时间:2020-11-05 11:06:53  作者:回南雀
  这次他身边没有尹诺,也没有周言毅,只有他一个人来上课,我看了眼学生名单,确定这学期只有他选了我的选修课。
  这算什么?因为上学期我挂了他,所以他决定从哪里跌倒就要从哪里爬起来,再接再厉,誓要从我手里拿到学分吗?
  我心烦意乱,整堂课都只是专心盯着ppt,一股脑地讲课,没有看一眼台下。
  但就算如此,我仍能从众多视线中清晰地感知到商牧枭投注到我身上的那道——它满含侵略性,落在肌肤上,甚至会有些隐隐作痛。
  讲完课后,我留下余喜喜回答学生们的问题,自己则拿着讲义飞速离开教室。
  一路观察四周,没有发现商牧枭跟过来的迹象,提心吊胆回到办公室后,我暂时松懈下来,放下怀中讲义,给自己倒了杯热茶压惊。
  把门锁了,如果商牧枭来找,就假装不在吧……目光扫向办公室大门,刚想有所行动,那门便被人缓缓推开。
  “老师,走这么急做什么?”商牧枭从外头走进来,语气带着笑意,也带着明知故问的恶劣。
  手一抖,我将茶泼在了裤子上,因为完全感觉不到疼,过了好几秒才想到要找纸巾把水擦了。
  我这头手忙脚乱找纸巾,商牧枭那头反手关上门,接近一米九的大个子靠在门上,像一座小山似的,直接将门洞堵得严严实实。
  “一周到了,钱呢?”
  宛如孙悟空的紧箍咒,我现在听到“钱”这个字就万分头大。
  回想一周前的夜晚,商牧枭突然拉住我,说他改变主意想要回自己的东西,全部的东西。
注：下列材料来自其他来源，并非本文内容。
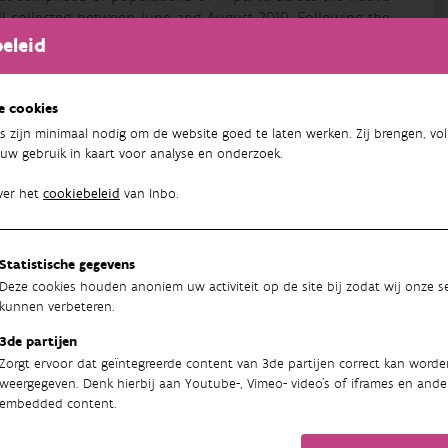
ll collected between June and August 2010. Following the
ing or electric fishing, method dependent on the habitat
eleid
(overdose of anaesthetic, 120 mg/L benzocaïne), with fin
he whole fish being preserved in 10% formalin. Each
the site recorded. For each fish, fork length (FL, mm),
e cookies
 all data for somatic growth rate analyses, ages of
s zijn minimaal nodig om de website goed te laten werken. Zij brengen, vol
 were collected above the lateral line and below the
uw gebruik in kaart voor analyse en onderzoek.
rojecting microscope by counting the number of annual
against age (years), and the von Bertalanffy growth model
ver het
cookiebeleid
van Inbo.
0) calculated. In addition, the growth metrics somatic
t capture) and FL at year one (FL1) were determined, which
 (Gozlan et al., 2010a). Reproductive traits were assessed
Statistische gegevens
 fish. Ovaries were extracted from each female and
Deze cookies houden anoniem uw activiteit op de site bij zodat wij onze se
 from the middle of the gonad, was weighed (Ws) and the
kunnen verbeteren.
Each oocyte was classified by size categories using a
3de partijen
ocytes (n) representing potential fecundity (oocytes
Zorgt ervoor dat geïntegreerde content van 3de partijen correct kan worde
weergegeven. Denk hierbij aan Youtube-, Vimeo- video's of iframes en ande
09/06/2021
embedded content.
Unknown Publisher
  用膝盖想都知道,他不可能是想要回那堆碎玻璃,他的“全部”里必定包含了那台星特朗。这让我很心烦。望远镜已经被我卖了,钱都转给了卢玥,哪还有东西还他?
  “怎么,有难处吗?”商牧枭追问道。
  何止是难处?
  冬夜寒冷,路边还留着一些没来得及融化的积雪,我吐着白雾,如实告知:“我以为你不要了,已经把望远镜卖了……”
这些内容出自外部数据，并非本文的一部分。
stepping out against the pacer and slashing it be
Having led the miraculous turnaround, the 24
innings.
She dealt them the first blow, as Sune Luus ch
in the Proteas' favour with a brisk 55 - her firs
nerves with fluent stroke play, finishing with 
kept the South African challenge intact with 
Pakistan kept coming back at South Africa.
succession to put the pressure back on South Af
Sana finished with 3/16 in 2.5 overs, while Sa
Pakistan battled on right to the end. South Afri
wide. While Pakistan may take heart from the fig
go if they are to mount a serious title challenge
  最后几个字我说得有些虚,不由垂下眼皮,盯着地上的一小滩积雪,不敢看他。
  “卖了?卖了多少?”
  “……二十万。”
  “那你把二十万给我。”
  “你……”我一下抬头,心里说不上来什么感觉,就有一种……什么事都赶到一起的措手不及。
  “我什么?”商牧枭气定神闲看着我。
  我一咬牙:“望远镜本来就是赔我的,照理……我可以不用还。”
  放之前我肯定说不出这种话,但现在要钱没有要命一条,我也只有厚脸皮一回了。
  商牧枭闻言眯了眯眼,说话自带一套逻辑:“那照着之前那架望远镜我原样再给你买一个,你把二十万给我。”
  我与他彼此对峙着,一时谁也没出声。
  忽然,蛋黄打了个大大的呵欠,商牧枭将狗搂得更紧一些,同时吸了吸鼻子,面色在积雪映衬下冻得发白。
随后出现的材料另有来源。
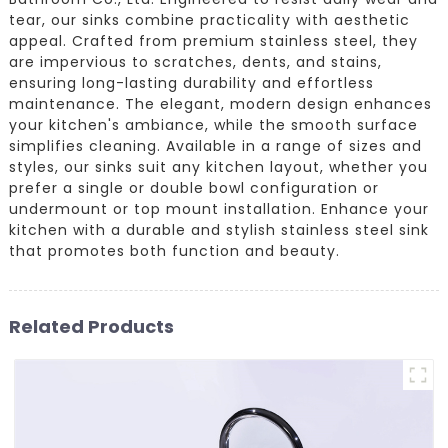
tear, our sinks combine practicality with aesthetic
appeal. Crafted from premium stainless steel, they
are impervious to scratches, dents, and stains,
ensuring long-lasting durability and effortless
maintenance. The elegant, modern design enhances
your kitchen's ambiance, while the smooth surface
simplifies cleaning. Available in a range of sizes and
styles, our sinks suit any kitchen layout, whether you
prefer a single or double bowl configuration or
undermount or top mount installation. Enhance your
kitchen with a durable and stylish stainless steel sink
that promotes both function and beauty.
Related Products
  我长长叹了口气,与他打着商量:“给我几天时间……”
  “好啊,那我给你一周时间。”本以为他不会这么轻易松口,谁知话到一半便被他打断,“我现在住在那栋楼的1102,除了望远镜以外的东西,麻烦送到那里。”他伸手指了指不远处的一栋楼。
  不仅就在我住的楼对面,连楼层都和我一样。
  我拧了拧眉,压下即将脱口而出的询问,点点头,问:“我现在可以走了吗?”
  他收回冻僵的手,放在唇边轻轻呼着气道:“走吧。”
  第二天我就叫了闪送,捡出耳钉,把他那箱东西全给他送了过去。
  闪送小哥对着地址确认再三,最后面色古怪地带着箱子走了。
  这一周我不是没想过办法,但确实没有办法。有办法,我也不至于放弃十万块的外骨骼。
  我从一旁抽过纸巾,将它们按到大腿上,一边擦着茶渍一边道:“能不能再宽限几天?我可以写张借条给你。”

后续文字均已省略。